++++ Supplied material

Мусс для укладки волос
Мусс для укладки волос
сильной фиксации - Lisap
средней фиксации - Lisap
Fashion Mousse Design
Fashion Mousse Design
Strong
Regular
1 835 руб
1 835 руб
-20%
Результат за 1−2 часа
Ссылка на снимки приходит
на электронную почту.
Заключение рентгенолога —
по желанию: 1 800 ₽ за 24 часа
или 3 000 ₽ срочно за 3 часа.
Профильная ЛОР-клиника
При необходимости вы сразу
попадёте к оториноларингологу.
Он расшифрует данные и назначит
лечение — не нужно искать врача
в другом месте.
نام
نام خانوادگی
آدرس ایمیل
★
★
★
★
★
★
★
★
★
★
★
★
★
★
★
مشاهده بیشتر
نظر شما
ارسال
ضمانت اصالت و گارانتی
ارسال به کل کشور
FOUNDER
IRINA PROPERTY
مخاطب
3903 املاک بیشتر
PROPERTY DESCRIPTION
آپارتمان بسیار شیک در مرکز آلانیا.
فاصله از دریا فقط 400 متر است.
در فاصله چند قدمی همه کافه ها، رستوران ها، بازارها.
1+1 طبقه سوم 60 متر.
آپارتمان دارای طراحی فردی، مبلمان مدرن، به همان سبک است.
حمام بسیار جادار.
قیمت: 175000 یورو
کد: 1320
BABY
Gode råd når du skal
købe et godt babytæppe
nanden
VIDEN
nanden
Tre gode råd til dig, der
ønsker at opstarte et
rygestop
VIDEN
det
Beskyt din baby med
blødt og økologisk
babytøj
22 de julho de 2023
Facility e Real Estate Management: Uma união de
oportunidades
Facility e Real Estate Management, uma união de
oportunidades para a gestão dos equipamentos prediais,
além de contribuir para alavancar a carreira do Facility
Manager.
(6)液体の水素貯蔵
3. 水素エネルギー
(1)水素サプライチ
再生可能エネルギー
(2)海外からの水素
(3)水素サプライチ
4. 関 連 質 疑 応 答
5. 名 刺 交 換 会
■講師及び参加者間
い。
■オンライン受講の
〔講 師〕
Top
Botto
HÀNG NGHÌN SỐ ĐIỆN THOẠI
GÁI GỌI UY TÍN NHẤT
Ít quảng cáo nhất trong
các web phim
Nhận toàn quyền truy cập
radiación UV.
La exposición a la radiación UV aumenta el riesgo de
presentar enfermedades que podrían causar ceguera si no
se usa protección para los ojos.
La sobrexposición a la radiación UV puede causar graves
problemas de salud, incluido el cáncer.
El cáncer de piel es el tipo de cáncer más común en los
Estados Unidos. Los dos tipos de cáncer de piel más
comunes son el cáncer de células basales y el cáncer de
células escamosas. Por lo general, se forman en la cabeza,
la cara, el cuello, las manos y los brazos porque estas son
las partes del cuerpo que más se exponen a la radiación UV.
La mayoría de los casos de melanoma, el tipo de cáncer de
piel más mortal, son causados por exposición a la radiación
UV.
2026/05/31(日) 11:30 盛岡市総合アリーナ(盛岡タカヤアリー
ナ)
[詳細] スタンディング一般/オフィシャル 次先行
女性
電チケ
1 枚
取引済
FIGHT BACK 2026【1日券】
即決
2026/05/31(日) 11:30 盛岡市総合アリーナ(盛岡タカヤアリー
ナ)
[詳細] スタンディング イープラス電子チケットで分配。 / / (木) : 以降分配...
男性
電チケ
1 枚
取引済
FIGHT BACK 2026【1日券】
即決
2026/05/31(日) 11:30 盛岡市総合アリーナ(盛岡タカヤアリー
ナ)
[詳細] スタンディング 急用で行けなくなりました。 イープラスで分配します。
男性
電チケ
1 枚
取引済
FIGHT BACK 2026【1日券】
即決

++++++++

• Job item:
Every line with "фиксации" in it should be copied from the entries above.

• Response to the task:
сильной фиксации - Lisap
средней фиксации - Lisap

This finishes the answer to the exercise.